Balkan loan guarantors struggle to pay others' debts
By Daria Sito-Sucic
SARAJEVO (Reuters) - When Alma, a Bosnian single mother of two, agreed to act as a loan guarantor for a colleague, she never imagined the day would come when she would actually have to pay the debt.
Yet that is exactly what happened to the Sarajevo high school administrator who is among an estimated 100,000 Bosnians paying off loans they secured for friends and relatives to help them rebuild their lives after the devastating 1992-95 war.
"I am paying off a loan of an ex-colleague who has left the job and I don't even see anymore," said Alma, 52, who was too ashamed to give her family name.
"If only there was an end to this nightmare," she added.

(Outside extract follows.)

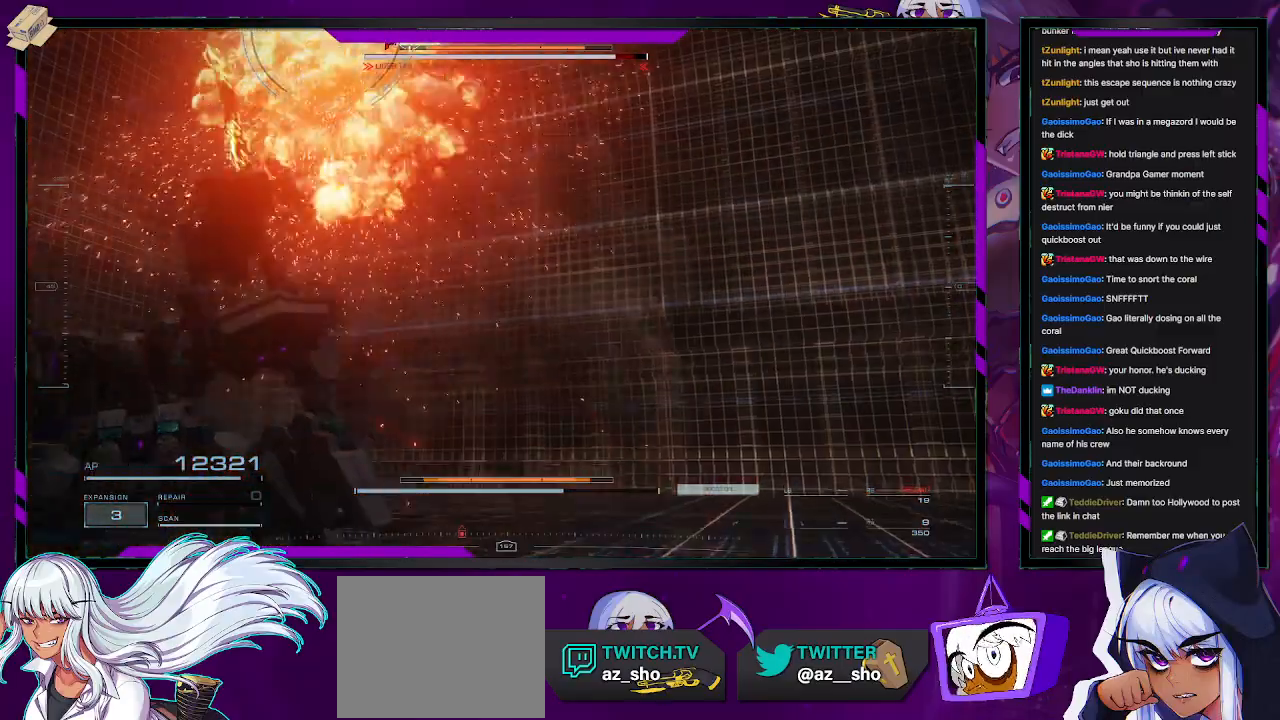
{"buttons": ["R2"], "left_stick": "down-left", "right_stick": "down-right", "events": [[117, "right_stick", "up"], [300, "right_stick", "center"], [483, "right_stick", "down-right"]]}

Alma rented her apartment for extra cash as two-thirds of her 400 euro ($567) salary goes to cover loans.
In the states created after the collapse of Yugoslavia in the 1990s, people readily guaranteed loans for friends or relatives, unaware their backing was no longer a mere formality as during socialist times.

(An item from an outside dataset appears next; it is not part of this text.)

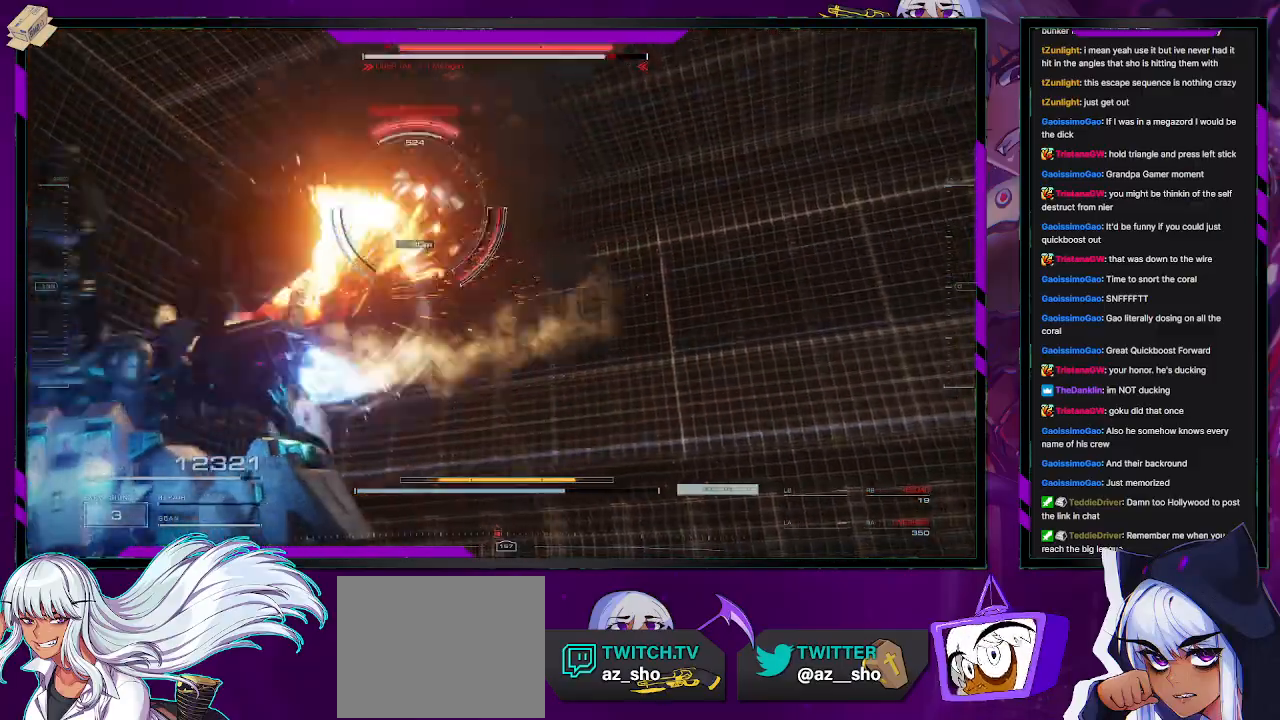
{"buttons": ["R2"], "left_stick": "up", "right_stick": "center", "events": [[117, "left_stick", "up-left"], [283, "left_stick", "up"], [417, "right_stick", "center"]]}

Now, the generosity that helped revive the Balkan country after Europe's worst fighting since World War Two is stinging guarantors as they themselves face the impact of the global economic crisis.
Back then, jobs were secure until retirement and the dinar currency suffered frequent denomination, making loan servicing an easy task. Also, with little private property, guarantors were a key backing mechanism.
While officials say overall indebtedness in Bosnia is relatively low compared with other Balkan countries, financial crisis-induced losses in its microcredit sector could bring poverty to the middle and working class people heavily dependent on such loans. That in turn could add to instability in the ethnically divided country. Continued...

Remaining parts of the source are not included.